Ce constat terriblement pessimiste n’a pas empêché la qualité musicale et surtout vocale d’être au rendez-vous malgré une direction musicale de Kent Nagano étrangement sèche, sans flamme, n’enveloppant pas les chanteurs, semblant se contenter d’une lecture étonnement froide.
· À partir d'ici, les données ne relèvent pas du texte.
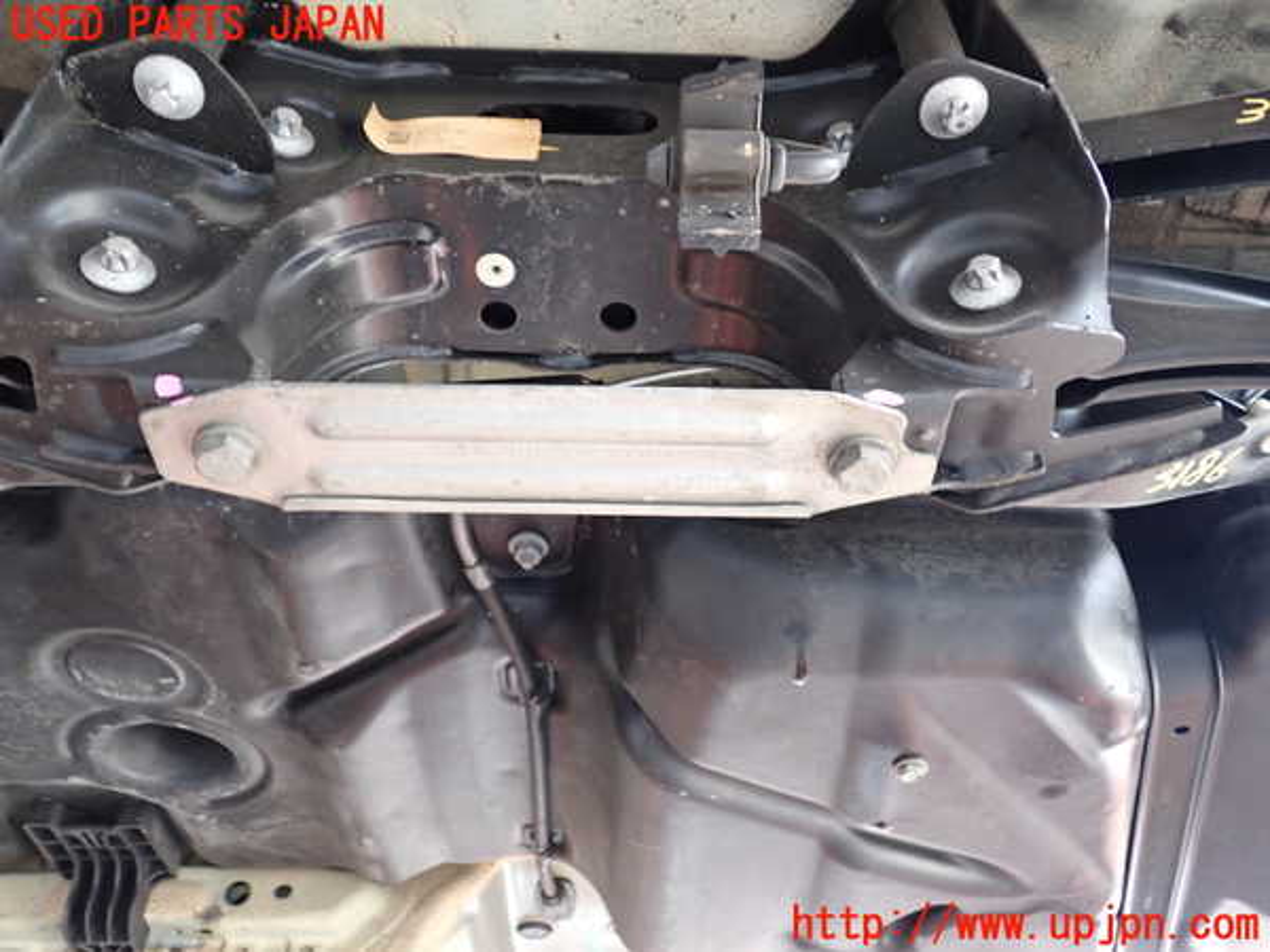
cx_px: 635
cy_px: 476
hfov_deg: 60.0
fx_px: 1101
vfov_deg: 46.8
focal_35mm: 30
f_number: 2.3
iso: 500
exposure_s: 1/30
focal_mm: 5.4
Evgeny Nikitin, désormais habitué du rôle, est un Héraut percutant. Christof Fischesser incarne un Heinrich der Vogler juvénile de timbre tout en possédant les notes du rôles, notamment dans le grave au détriment d’un aigu moins libre mais qui se confond avec les voix de Nikitin et de Wolfgang Koch, solide et sonore Telramund qui se révélera impressionnant au second acte peut-être au contact de Michaela Schuster magnifiquement chantante, à l’impact vocal indéniable dû à un timbre dense, sans limite d’aigu. Enfin une Ortrud qui n’est pas dépassée par les exigences terribles de ce rôle au point d’en être trop sage comme ce sera le cas dans les imprécations du III qui tombent malheureusement à plat.
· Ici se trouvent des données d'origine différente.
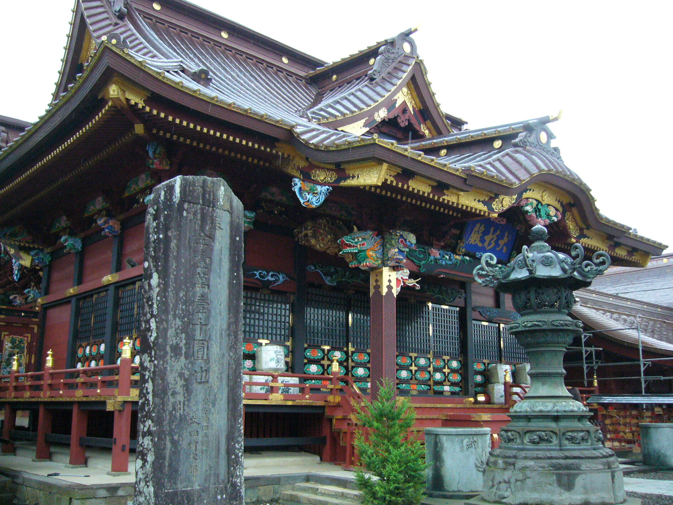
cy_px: 252
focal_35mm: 35
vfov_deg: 40.7
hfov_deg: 52.6
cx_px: 336
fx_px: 680
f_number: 2.8
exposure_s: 1/160
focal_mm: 5.8
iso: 400
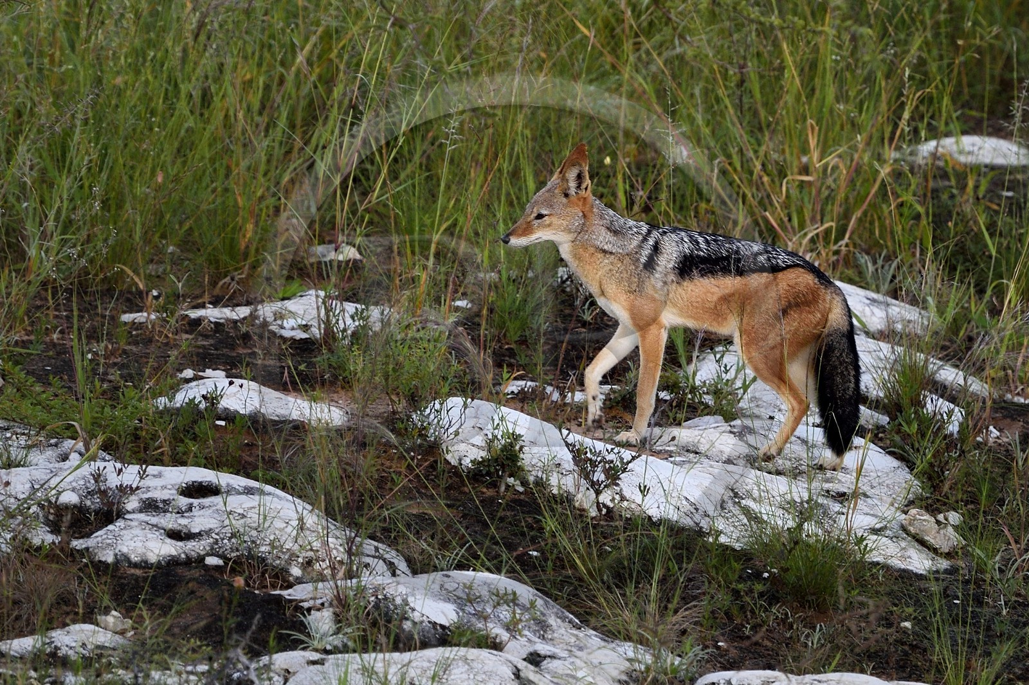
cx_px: 514
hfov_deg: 8.6
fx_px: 6858
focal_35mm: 240
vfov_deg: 5.7
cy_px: 342
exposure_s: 1/400
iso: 800
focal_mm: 240
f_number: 5
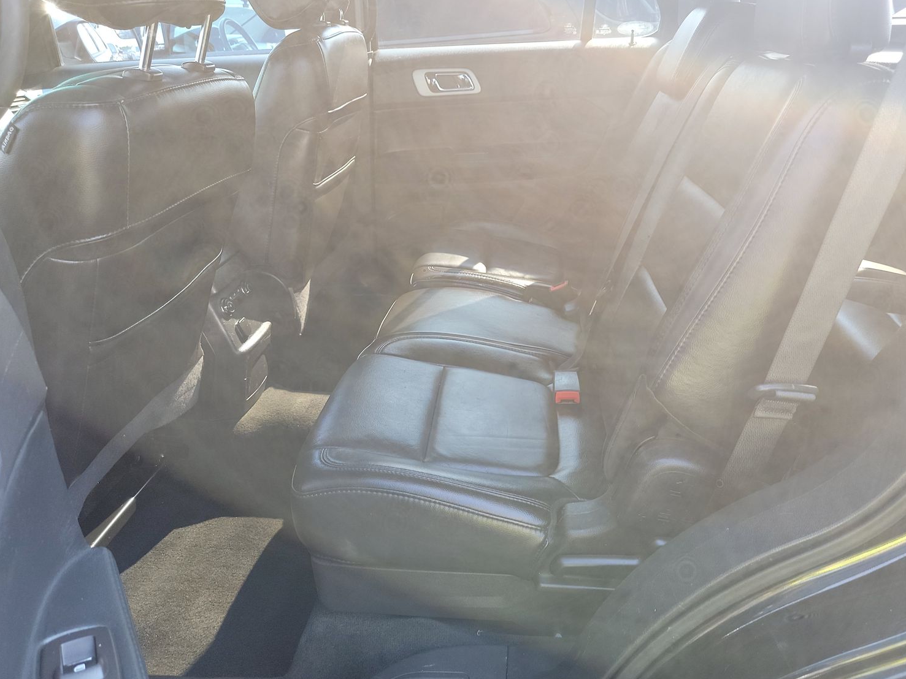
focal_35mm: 26
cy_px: 326
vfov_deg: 53.1
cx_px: 489
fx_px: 681
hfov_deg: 67.2
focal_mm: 6.7
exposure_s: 1/59
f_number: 1.8
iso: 76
La satisfaction sera totale grâce au couple formé par Anja Harteros et Jonas Kaufmann dans leurs prises de rôle respectives. Elle, éclatante du fait d’une voix parfaitement menée, libre, ronde et très sonore trouvant son plein épanouissement dans le III tout comme Jonas Kaufmann, jamais pris en défaut, dès sa superbe entrée en coulisses, distillant son timbre unique, se permettant de sublimes attaques piano dans l’aigu ainsi que de remarquables envolées dont il est coutumier pour culminer dans un récit du Graal anthologique.
Remarquables prestation des chœurs malgré un décalage sans doute dû au à leur positionnement inconfortable dans des escaliers en fond de scène et sur les côtés.